Aspen and EC strike deal to cut prices of off-patent cancer medicines
DURBAN - ASPEN Pharmacare said yesterday it had reached a deal with the European Commission to reduce prices for six off-patent cancer medicines by 73 percent in Europe, addressing excessive pricing concerns.
The commission opened an investigation into Aspen in 2017 following concerns that Aspen might have abused its dominant position by imposing unfair prices in accordance with Article 102(a) Treaty on the Functioning of the European Union and Article 54 of the European Economic Area Agreement.
However, Aspen said yesterday it had disagreed with the commission’s preliminary assessment last year in July, but in order to meet the commission’s competition concerns, the group proposed commitments to the commission that would be satisfactory to all the parties involved.
The proposed commitments of last year, which became binding agreements yesterday, involved Aspen cutting its prices by between 27 and 79 percent, resulting in an average of 73 percent reduction a product in the European Economic Area (EEA), excluding Italy.
Aspen said it would maintain the reduced prices for ten years and guarantee supply for at least five years. “After five years, should Aspen wish to cease commercialising any of the products it will make them available for sale to a third party, or absent an interested purchaser, maintain the marketing authorisations,” the group said.
Aspen said it would make a onetime payment to the relevant entities responsible for reimbursement of medicines and other beneficiaries as appropriate to bridge the implementation of the price reductions.
“This payment is in line with the €24 million (R430m) that Aspen had provided in respect of this matter in its financial statements for the year to end June 2020,” the group said.
Executive Vice-President Margrethe Vestager, in charge of competition policy at the European Commission, said yesterday: “As a result of today’s (yesterday’s) decision, Aspen has to radically reduce its prices across Europe for six medicines that are essential to treat certain serious forms of blood cancer, including myeloma and leukaemia. “Some patients, including young children, depend on these medicines for their treatment. Aspen’s commitments will save European health systems many dozens of million euros and will ensure that these crucial medicines remain available. Today’s (yesterday’s) decision gives a strong signal to other dominant pharmaceutical companies not to engage in abusive pricing practices to exploit our health systems,” she said.
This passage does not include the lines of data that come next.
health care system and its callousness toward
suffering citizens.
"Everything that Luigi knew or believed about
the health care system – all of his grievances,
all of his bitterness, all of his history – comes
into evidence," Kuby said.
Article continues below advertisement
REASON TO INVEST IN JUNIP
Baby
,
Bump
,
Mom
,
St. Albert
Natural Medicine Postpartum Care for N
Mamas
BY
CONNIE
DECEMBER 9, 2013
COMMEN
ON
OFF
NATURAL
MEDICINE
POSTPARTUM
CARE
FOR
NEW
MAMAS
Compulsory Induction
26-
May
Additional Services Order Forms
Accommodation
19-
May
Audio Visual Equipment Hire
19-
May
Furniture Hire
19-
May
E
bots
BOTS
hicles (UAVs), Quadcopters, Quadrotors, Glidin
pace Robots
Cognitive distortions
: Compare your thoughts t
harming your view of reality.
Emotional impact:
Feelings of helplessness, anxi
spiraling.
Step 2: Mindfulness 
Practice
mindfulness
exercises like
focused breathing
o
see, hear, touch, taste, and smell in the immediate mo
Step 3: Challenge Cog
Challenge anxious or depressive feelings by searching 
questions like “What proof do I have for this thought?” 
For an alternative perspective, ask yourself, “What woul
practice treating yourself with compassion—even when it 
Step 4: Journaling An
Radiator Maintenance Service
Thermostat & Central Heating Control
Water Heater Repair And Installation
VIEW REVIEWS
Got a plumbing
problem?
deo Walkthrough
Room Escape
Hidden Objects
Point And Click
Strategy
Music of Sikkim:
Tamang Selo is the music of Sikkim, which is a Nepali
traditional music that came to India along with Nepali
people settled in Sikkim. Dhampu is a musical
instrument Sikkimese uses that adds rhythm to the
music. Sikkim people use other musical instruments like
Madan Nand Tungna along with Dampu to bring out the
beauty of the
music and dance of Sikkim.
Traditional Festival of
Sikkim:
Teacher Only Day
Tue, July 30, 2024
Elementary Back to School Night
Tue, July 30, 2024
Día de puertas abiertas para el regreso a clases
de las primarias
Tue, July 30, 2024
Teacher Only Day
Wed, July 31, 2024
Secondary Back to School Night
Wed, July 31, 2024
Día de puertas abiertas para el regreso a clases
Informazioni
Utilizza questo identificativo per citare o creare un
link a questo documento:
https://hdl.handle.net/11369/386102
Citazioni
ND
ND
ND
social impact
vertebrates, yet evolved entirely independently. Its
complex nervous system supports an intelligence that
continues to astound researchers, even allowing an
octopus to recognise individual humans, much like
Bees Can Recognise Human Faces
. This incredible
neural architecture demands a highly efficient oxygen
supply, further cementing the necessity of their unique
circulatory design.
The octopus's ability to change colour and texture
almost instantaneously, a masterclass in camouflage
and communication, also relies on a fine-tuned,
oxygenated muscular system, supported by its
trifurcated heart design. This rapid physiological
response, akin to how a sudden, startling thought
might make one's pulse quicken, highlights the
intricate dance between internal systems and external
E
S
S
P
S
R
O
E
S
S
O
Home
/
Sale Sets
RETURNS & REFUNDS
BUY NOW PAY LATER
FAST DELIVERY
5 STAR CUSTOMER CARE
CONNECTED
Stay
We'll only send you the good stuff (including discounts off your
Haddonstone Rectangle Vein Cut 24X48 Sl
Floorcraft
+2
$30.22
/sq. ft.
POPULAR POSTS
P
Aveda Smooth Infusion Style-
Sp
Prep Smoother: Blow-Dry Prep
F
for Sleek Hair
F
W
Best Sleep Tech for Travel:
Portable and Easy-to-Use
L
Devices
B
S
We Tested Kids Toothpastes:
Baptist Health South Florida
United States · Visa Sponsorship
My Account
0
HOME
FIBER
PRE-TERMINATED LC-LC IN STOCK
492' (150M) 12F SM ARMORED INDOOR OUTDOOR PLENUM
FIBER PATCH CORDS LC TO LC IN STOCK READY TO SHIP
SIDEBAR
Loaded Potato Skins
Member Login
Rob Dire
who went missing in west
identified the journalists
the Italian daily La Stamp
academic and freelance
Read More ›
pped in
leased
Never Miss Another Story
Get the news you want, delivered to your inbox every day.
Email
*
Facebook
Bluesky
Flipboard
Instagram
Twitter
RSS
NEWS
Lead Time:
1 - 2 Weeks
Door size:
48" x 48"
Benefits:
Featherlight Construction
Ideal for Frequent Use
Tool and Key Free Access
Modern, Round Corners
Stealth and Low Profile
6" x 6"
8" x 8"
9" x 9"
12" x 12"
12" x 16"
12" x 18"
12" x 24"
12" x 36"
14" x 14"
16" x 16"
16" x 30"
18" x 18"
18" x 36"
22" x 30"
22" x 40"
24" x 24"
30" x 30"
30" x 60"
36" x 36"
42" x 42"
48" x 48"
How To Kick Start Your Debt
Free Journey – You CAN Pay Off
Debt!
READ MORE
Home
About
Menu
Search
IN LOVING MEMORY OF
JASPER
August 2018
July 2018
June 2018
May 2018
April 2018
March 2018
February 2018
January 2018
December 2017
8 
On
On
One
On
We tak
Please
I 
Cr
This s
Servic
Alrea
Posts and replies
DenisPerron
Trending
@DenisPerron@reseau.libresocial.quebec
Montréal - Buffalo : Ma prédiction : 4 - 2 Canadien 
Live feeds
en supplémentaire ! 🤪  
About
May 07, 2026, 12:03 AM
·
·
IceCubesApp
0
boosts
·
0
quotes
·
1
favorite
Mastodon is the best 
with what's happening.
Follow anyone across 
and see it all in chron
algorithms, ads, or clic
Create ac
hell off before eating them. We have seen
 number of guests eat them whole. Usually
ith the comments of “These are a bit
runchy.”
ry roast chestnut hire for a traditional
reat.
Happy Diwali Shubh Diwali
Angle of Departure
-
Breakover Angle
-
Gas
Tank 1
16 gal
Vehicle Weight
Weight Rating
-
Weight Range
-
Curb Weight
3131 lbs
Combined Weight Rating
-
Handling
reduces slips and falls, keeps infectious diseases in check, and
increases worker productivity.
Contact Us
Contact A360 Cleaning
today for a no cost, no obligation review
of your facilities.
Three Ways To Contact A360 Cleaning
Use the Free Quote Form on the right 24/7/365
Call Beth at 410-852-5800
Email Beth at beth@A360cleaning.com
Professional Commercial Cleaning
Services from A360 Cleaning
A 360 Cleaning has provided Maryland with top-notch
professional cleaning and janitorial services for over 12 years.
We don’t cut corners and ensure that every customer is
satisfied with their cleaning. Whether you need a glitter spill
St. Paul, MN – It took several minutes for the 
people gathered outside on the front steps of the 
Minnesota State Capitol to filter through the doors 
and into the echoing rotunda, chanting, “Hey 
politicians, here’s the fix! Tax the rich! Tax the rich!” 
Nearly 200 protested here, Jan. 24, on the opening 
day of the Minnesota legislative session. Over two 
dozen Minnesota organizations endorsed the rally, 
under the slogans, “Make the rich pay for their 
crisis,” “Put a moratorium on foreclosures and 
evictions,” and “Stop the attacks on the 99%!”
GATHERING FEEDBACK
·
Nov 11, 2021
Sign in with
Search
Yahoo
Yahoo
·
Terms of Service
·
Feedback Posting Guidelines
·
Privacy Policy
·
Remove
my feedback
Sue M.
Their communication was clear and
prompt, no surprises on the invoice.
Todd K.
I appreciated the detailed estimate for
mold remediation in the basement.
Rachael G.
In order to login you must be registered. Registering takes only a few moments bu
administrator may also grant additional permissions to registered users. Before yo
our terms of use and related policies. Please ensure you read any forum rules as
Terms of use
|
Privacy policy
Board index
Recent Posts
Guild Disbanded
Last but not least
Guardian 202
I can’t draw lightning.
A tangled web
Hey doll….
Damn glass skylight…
Aspen said it was pleased that the commission has accepted the binding commitments resulting in the resolution of this matter.
“Aspen is focused on ensuring supply and access to quality, affordable pharmaceuticals for our patients.
“This object has been achieved over many years and is reflected in the role it has played in saving millions of lives across Africa through pioneering and supplying generic antiretroviral medicine for the treatment of HIV/Aids,” the group said.
The group added that the current Covid-19 crisis had demonstrated the importance of governments and companies in co-operating to prioritise access to pharmaceuticals.
“Aspen, as a leading supplier of anaesthetics, thrombosis treatments and most recently dexamethasone, has and will continue to work closely with authorities to ensure the supply of medically critical products throughout the world, including in the EEA,” the group said.
Aspen shares closed 0.16 percent higher at R143.23 on the JSE yesterday.